The author cites over 490 references to research papers published mostly in the recent times. It is educational to see how the disparate papers that one comes across in Neuroscience are knitted together as plots and subplots in a novel. No irritating footnotes, no recourse to abstruse and archaic philosophical concepts. Fast moving and easy flowing, the book is highly enjoyable to read. The communicative skills of the author are exemplary.

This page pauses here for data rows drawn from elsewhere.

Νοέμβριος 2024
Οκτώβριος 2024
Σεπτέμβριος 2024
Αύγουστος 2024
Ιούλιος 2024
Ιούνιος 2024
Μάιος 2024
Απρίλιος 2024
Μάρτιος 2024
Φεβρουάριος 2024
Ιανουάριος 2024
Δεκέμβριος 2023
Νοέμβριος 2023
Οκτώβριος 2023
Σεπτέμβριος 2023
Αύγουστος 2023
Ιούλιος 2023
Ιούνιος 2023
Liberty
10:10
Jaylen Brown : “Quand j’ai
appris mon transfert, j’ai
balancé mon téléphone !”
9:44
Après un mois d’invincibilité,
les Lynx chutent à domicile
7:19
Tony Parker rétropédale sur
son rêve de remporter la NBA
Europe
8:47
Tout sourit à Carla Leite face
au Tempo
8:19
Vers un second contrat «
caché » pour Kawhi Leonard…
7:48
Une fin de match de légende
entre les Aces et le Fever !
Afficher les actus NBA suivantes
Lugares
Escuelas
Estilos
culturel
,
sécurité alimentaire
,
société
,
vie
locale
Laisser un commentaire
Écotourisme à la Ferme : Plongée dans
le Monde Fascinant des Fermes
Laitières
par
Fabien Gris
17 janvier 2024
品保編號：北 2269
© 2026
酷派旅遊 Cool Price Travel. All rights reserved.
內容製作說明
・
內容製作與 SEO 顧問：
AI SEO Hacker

The author’s philosophical bent of the mind opens up in his acknowledgements. He admits, “The most difficult aspect of writing the book was that it forced me to confront my own self illusion and the way I have lived my life. It made me uncomfortably aware of my own weaknesses, vanity, insecurity, lack of integrity, lack of cohesion, and all the other negative things that few of us admit, but a self illusion can conceal. It is a thesis that does not, and will not, sit easily with those who regard their self as real. However, I do believe that questioning the nature of our self on a regular basis is a necessary process to get most out of life.”
As Advaitins, we fully endorse what you say Bruce for, Self-inquiry does begin with: Who Am I? Join us. We wholeheartedly welcome you.